• TASK GOAL: Repeat only the stretch of lines below that runs from the line with "- Find the $\alpha$-quantile of the simulated" through the line with "- Compute portfolio", unaltered.

• SUPPLIED MATERIAL:
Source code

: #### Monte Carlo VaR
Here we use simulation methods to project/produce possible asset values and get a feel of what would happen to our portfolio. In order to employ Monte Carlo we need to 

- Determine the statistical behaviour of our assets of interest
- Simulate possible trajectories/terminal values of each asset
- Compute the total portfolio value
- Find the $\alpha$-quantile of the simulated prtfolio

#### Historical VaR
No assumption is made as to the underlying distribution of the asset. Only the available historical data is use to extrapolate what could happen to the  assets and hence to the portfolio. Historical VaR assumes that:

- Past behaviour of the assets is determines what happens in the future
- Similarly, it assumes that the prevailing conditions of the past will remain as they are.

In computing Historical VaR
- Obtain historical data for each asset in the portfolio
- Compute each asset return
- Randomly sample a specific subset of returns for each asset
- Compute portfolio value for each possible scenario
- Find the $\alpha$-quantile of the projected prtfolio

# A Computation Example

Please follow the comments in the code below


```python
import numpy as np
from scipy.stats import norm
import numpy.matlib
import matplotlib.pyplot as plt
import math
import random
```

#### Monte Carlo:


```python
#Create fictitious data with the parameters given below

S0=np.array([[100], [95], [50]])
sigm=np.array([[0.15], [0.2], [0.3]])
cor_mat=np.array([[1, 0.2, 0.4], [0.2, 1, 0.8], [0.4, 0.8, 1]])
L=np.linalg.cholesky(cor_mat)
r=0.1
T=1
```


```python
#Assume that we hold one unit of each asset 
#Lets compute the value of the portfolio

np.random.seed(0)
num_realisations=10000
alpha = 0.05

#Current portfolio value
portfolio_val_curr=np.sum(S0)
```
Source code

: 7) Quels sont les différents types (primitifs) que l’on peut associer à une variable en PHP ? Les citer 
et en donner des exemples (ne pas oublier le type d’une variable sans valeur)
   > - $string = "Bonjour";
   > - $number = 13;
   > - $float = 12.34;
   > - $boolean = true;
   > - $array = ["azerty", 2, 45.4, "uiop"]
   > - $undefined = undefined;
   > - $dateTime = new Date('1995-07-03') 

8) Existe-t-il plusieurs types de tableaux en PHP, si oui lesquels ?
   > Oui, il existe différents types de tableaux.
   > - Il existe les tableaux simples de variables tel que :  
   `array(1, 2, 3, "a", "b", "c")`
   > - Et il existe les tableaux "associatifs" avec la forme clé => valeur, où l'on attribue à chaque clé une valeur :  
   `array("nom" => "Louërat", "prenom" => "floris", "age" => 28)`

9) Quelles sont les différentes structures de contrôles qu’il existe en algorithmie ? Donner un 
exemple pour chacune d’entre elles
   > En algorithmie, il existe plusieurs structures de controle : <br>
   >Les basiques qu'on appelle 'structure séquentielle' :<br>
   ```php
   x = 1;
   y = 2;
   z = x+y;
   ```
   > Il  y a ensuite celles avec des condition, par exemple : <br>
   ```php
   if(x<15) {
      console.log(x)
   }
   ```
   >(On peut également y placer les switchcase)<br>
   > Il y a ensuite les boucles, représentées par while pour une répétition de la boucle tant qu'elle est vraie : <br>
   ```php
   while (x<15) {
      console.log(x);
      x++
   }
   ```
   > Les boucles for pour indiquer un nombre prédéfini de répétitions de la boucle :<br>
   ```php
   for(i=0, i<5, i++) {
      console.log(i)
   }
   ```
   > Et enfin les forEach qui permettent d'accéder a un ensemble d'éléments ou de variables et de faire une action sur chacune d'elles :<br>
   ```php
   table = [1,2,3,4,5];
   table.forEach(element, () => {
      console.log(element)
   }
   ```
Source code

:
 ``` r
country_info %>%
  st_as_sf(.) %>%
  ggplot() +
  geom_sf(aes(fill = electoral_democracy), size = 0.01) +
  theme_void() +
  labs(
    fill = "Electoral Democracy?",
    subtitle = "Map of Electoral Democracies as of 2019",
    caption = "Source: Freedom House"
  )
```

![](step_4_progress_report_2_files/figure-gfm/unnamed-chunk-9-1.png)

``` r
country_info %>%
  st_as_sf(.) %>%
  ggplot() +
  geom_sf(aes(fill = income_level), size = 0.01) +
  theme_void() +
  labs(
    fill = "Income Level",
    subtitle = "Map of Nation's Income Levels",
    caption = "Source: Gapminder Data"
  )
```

• RESPONSE AREA:
- Find the $\alpha$-quantile of the simulated prtfolio

#### Historical VaR
No assumption is made as to the underlying distribution of the asset. Only the available historical data is use to extrapolate what could happen to the  assets and hence to the portfolio. Historical VaR assumes that:

- Past behaviour of the assets is determines what happens in the future
- Similarly, it assumes that the prevailing conditions of the past will remain as they are.

In computing Historical VaR
- Obtain historical data for each asset in the portfolio
- Compute each asset return
- Randomly sample a specific subset of returns for each asset
- Compute portfolio value for each possible scenario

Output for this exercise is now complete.